- ТЕКСТ ДЛЯ ЧТЕНИЯ
* * * *

Классный журнал

Игорь Мартынов Игорь
Мартынов

Есть только рис

18 июля 2024 12:00
В дорогах дальних, в краях заморских, в дебрях экзотики — но ведь и там кушать надо. И ежели ты не кулинарный блогер, падкий на все пикантное, а воздержанный в еде шеф‑редактор «РП» Игорь Мартынов, то выбор подходящего питания превращается в квест. Значит, тут не колонка, а история спасения ЖКТ в Северном Таиланде.

 

 

Зачерпнул ноздрей перчёный воздух: перехватило дух… глаза на лоб… слёзы с три короба… No, buddy, no cry: это всего лишь вечереет. Улицы готовятся кормить посетителей непомерного, размером с весь город, парка кулинарных аттракционов. Стойки, столики, лотки, ларьки — все угорает, скворчит и бурлит, как игровые автоматы, — ты и сам игровой автомат, в который вместо пятачка закинули порцию чего-то то ли сладкого, то ли острого, неопознанного, — вот и шалеешь, пока зашкаленные рецепторы пытаются квалифицировать только что проглоченную саранчу: на вкус ближе к курятине или к опилкам?

 

Фудкор в жанре хоррор. Очумело летят временно живые, пока не запеченные тараканы. Ретируются от греха подальше змеи. Слышны лебединые песни сверчков.

* * * *

- ЧТО ТРЕБУЕТСЯ
(A) Какую должность, согласно тексту о Северном Таиланде, занимает Игорь Мартынов?
(B) Подхватите текст о Северном Таиланде и продолжите его после фразы «Слышны лебединые песни сверчков».
Следующие записи представляют собой самостоятельный материал, не связанный с текстом о Северном Таиланде.

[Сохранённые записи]
* * * *

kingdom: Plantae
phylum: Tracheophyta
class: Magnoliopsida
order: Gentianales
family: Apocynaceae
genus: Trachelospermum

* * * *

- ОТВЕТЫ ПО ПОРЯДКУ
(A) Шеф‑редактор «РП».

(B)
 

В восемнадцать ноль-ноль над ночным рынком прозвучит гимн королевства, и экстремальное чревоугодие вступит в ядреную фазу. Падут последние оковы. Раскаленные впадины воков наполнятся маслами. Воскурятся дымы и пары над кастрюлями. Заалеют в мангалах антрацитовые угли.

 


О, флагман холестерина саи-уа! Свернутая загогулиной свиная колбаска гриль уже приправлена спонтанной, но всегда беспощадной понюшкой перца чили — и все-таки будет добавлен соус нам-прик-нум с привкусом умами из маринованной рыбы и чесночным послевкусием — для полноты экстаза, для необратимости улета.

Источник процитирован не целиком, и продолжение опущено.